For as much as I enjoyed Tierney’s journey, I did struggle with some other aspects of the book.  So much of the story is focused on first Ian and Tierney, and then Tierney’s total breakdown, that there isn’t much time for Dalton. I feel like he is only a relatively minor secondary character for most of the first half of the book, and though we do get some small background tidbits, I don’t feel like I really knew him for a long time.  As he and Tierney begin developing a relationship, Dalton becomes more of a major player in the story, and I found him a really interesting guy, but it takes a while to get there.

I also feel like this book just went on too long for me. It is almost 450 pages, almost half of which is devoted to Tierney’s decline. I think this could have been cut way back and still conveyed his problems and the urgency of the situation.  It would have helped a lot in bringing Dalton more prominently into the story earlier and making their relationship more of a focus.  Once Tierney gets back from rehab, again I think the story could have been tighter.  There is a lot of time with the guys dancing around each other as they try to figure out if they are friends, or dating, or what direction their relationship should go.  Dalton is questioning whether he really wants Tierney or is just attracted to his type (and it takes a long time before this is really satisfactorily resolved).  It was just an awful lot of story here and I think it slowed this book down for me a lot.

FWIW, this book definitely is on the heavier end and deals with much more serious issues than the first book in the series, Too Stupid to Live, or many of Tenino’s other books. I was kind of surprised at the tone shift within the series, but overall I didn’t mind it. I just mention it because if you are looking for Tenino’s trademark humor, this book doesn’t really go in that direction.

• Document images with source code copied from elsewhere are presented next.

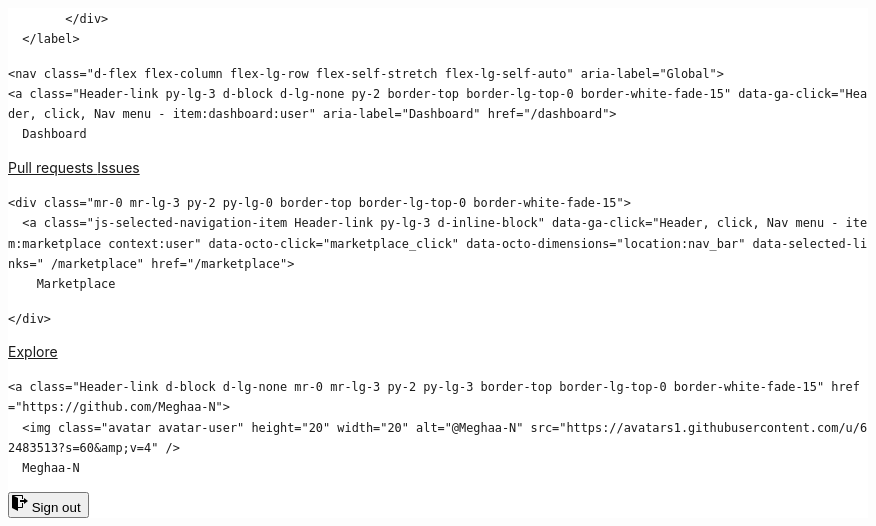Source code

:             </div>
      </label>
</form>  </div>
</div>


    <nav class="d-flex flex-column flex-lg-row flex-self-stretch flex-lg-self-auto" aria-label="Global">
    <a class="Header-link py-lg-3 d-block d-lg-none py-2 border-top border-lg-top-0 border-white-fade-15" data-ga-click="Header, click, Nav menu - item:dashboard:user" aria-label="Dashboard" href="/dashboard">
      Dashboard
</a>
  <a class="js-selected-navigation-item Header-link py-lg-3  mr-0 mr-lg-3 py-2 border-top border-lg-top-0 border-white-fade-15" data-hotkey="g p" data-ga-click="Header, click, Nav menu - item:pulls context:user" aria-label="Pull requests you created" data-selected-links="/pulls /pulls/assigned /pulls/mentioned /pulls" href="/pulls">
    Pull requests
</a>
  <a class="js-selected-navigation-item Header-link py-lg-3  mr-0 mr-lg-3 py-2 border-top border-lg-top-0 border-white-fade-15" data-hotkey="g i" data-ga-click="Header, click, Nav menu - item:issues context:user" aria-label="Issues you created" data-selected-links="/issues /issues/assigned /issues/mentioned /issues" href="/issues">
    Issues
</a>

    <div class="mr-0 mr-lg-3 py-2 py-lg-0 border-top border-lg-top-0 border-white-fade-15">
      <a class="js-selected-navigation-item Header-link py-lg-3 d-inline-block" data-ga-click="Header, click, Nav menu - item:marketplace context:user" data-octo-click="marketplace_click" data-octo-dimensions="location:nav_bar" data-selected-links=" /marketplace" href="/marketplace">
        Marketplace
</a>      

    </div>

  <a class="js-selected-navigation-item Header-link py-lg-3  mr-0 mr-lg-3 py-2 border-top border-lg-top-0 border-white-fade-15" data-ga-click="Header, click, Nav menu - item:explore" data-selected-links="/explore /trending /trending/developers /integrations /integrations/feature/code /integrations/feature/collaborate /integrations/feature/ship showcases showcases_search showcases_landing /explore" href="/explore">
    Explore
</a>


    <a class="Header-link d-block d-lg-none mr-0 mr-lg-3 py-2 py-lg-3 border-top border-lg-top-0 border-white-fade-15" href="https://github.com/Meghaa-N">
      <img class="avatar avatar-user" height="20" width="20" alt="@Meghaa-N" src="https://avatars1.githubusercontent.com/u/62483513?s=60&amp;v=4" />
      Meghaa-N
</a>
    <!-- '"` --><!-- </textarea></xmp> --></option></form><form action="/logout" accept-charset="UTF-8" method="post"><input type="hidden" name="authenticity_token" value="OH+EotF8k90x/AAylIUe8zyeLgBTF/xaXrMl3iaNVN/AMGYhQzkCqnzEIngySlWl1i9MXRg4eipPzaGkMLrxZg==" />
      <button type="submit" class="Header-link mr-0 mr-lg-3 py-2 py-lg-3 border-top border-lg-top-0 border-white-fade-15 d-lg-none btn-link d-block width-full text-left" data-ga-click="Header, sign out, icon:logout" style="padding-left: 2px;">
        <svg class="octicon octicon-sign-out v-align-middle" viewBox="0 0 16 17" version="1.1" width="16" height="17" aria-hidden="true"><path fill-rule="evenodd" d="M12 9V7H8V5h4V3l4 3-4 3zm-2 3H6V3L2 1h8v3h1V1c0-.55-.45-1-1-1H1C.45 0 0 .45 0 1v11.38c0 .39.22.73.55.91L6 16.01V13h4c.55 0 1-.45 1-1V8h-1v4z"></path></svg>
        Sign out
      </button>
</form></nav>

Speaking of the series, I will mention two more things. First off, this book overlaps the timeline of Too Stupid to Live as far as I can tell and features Sam and Ian from that book as fairly significant secondary characters.  I didn’t remember details on the plot of the first book, but I definitely remembered the characters and I think that helped a lot.  You could probably jump into this book but I think you are better served reading both.  Also, as with the first story, this series has a nod to the world of romance and typical romance tropes.  Sam even discusses with Dalton how things would play out were this a romance novel. It is sort of a fun, clever wink at the genre and incorporated nicely here.

So overall I enjoyed this book primarily for Tierney’s journey.  I think it is handled really well and I found him just the right amount of frustrating and sympathetic.  I liked Dalton as well, I just wished we had more of him and their relationship.  The story was just too long for me and I feel like things got a little lost at times.  But still a nice story and I continue to be a big fan of Tenino’s writing.